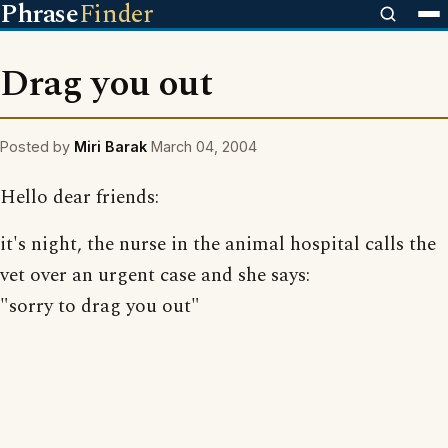
Phrase
Finder
Drag you out
Posted by
Miri Barak
March 04, 2004
Hello dear friends:
it's night, the nurse in the animal hospital calls the
vet over an urgent case and she says:
"sorry to drag you out"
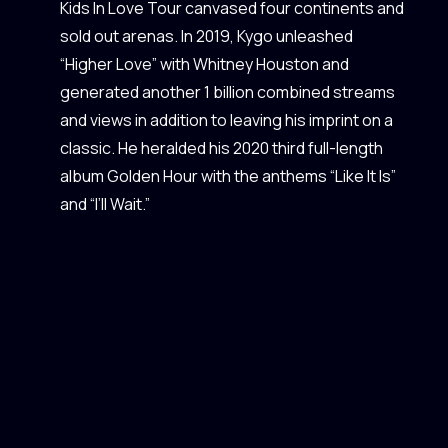
Kids In Love Tour canvased four continents and
sold out arenas. In 2019, Kygo unleashed
“Higher Love” with Whitney Houston and
generated another 1 billion combined streams
and views in addition to leaving his imprint on a
classic. He heralded his 2020 third full-length
album Golden Hour with the anthems “Like It Is”
and “I’ll Wait.”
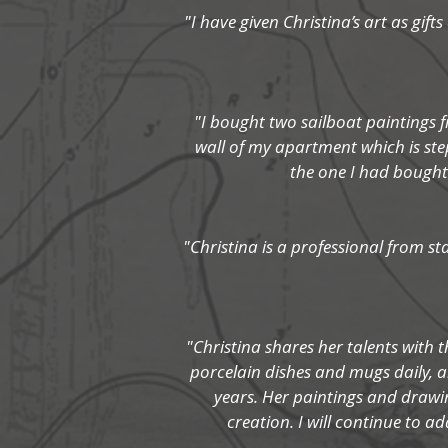
"I have given Christina’s art as gif
"I bought two sailboat paintings f
wall of my apartment which is ste
the one I had bought 
"Christina is a professional from s
"Christina shares her talents with t
porcelain dishes and mugs daily, an
years. Her paintings and drawin
creation. I will continue to ad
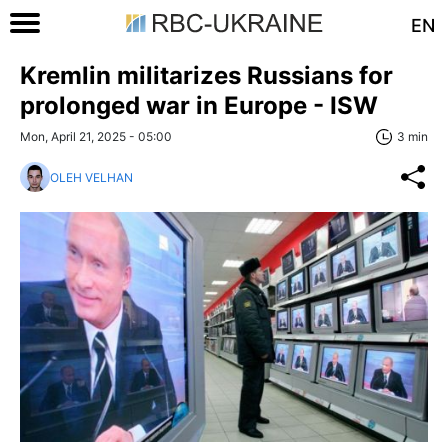
EN
Kremlin militarizes Russians for
prolonged war in Europe - ISW
Mon, April 21, 2025 - 05:00
3 min
OLEH VELHAN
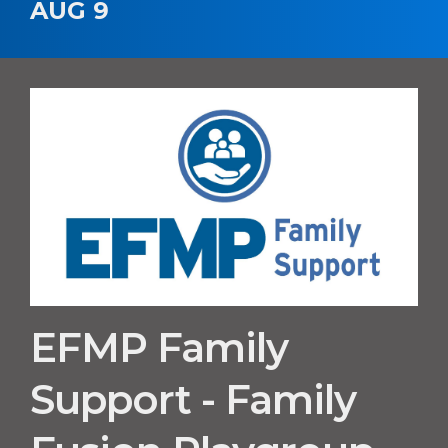
AUG 9
EFMP Family
Support - Family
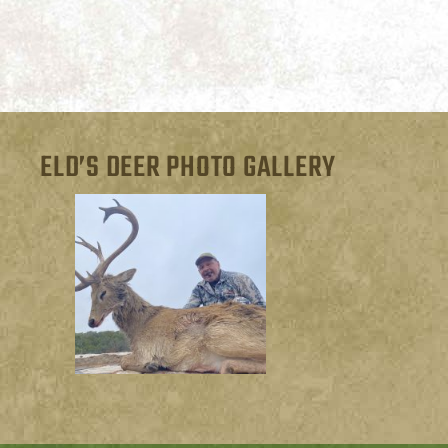
ELD’S DEER PHOTO GALLERY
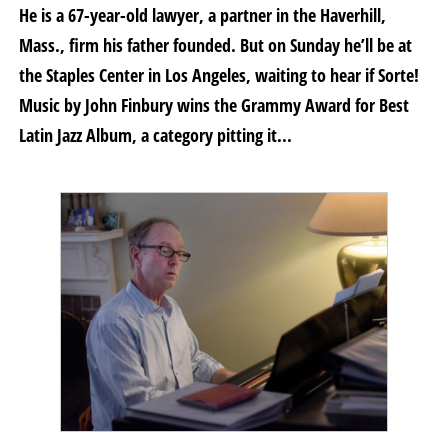
He is a 67-year-old lawyer, a partner in the Haverhill,
Mass., firm his father founded. But on Sunday he’ll be at
the Staples Center in Los Angeles, waiting to hear if Sorte!
Music by John Finbury wins the Grammy Award for Best
Latin Jazz Album, a category pitting it...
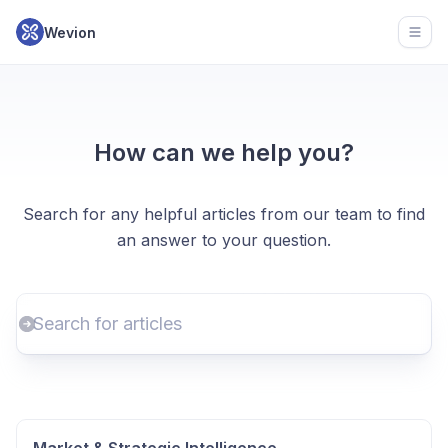
Wevion
Open
How can we help you?
Search for any helpful articles from our team to find
an answer to your question.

● ● ●

● **TASK DETAILS**
Can you format each line from the one containing "He is a 67-year-old" through the end of the rows, both included, as a JSON list of strings with one string per line and no blank lines? Leave the pictures out.

● **REPLY**
[
  "He is a 67-year-old lawyer, a partner in the Haverhill,",
  "Mass., firm his father founded. But on Sunday he’ll be at",
  "the Staples Center in Los Angeles, waiting to hear if Sorte!",
  "Music by John Finbury wins the Grammy Award for Best",
  "Latin Jazz Album, a category pitting it...",
  "Wevion",
  "Open",
  "How can we help you?",
  "Search for any helpful articles from our team to find",
  "an answer to your question."
]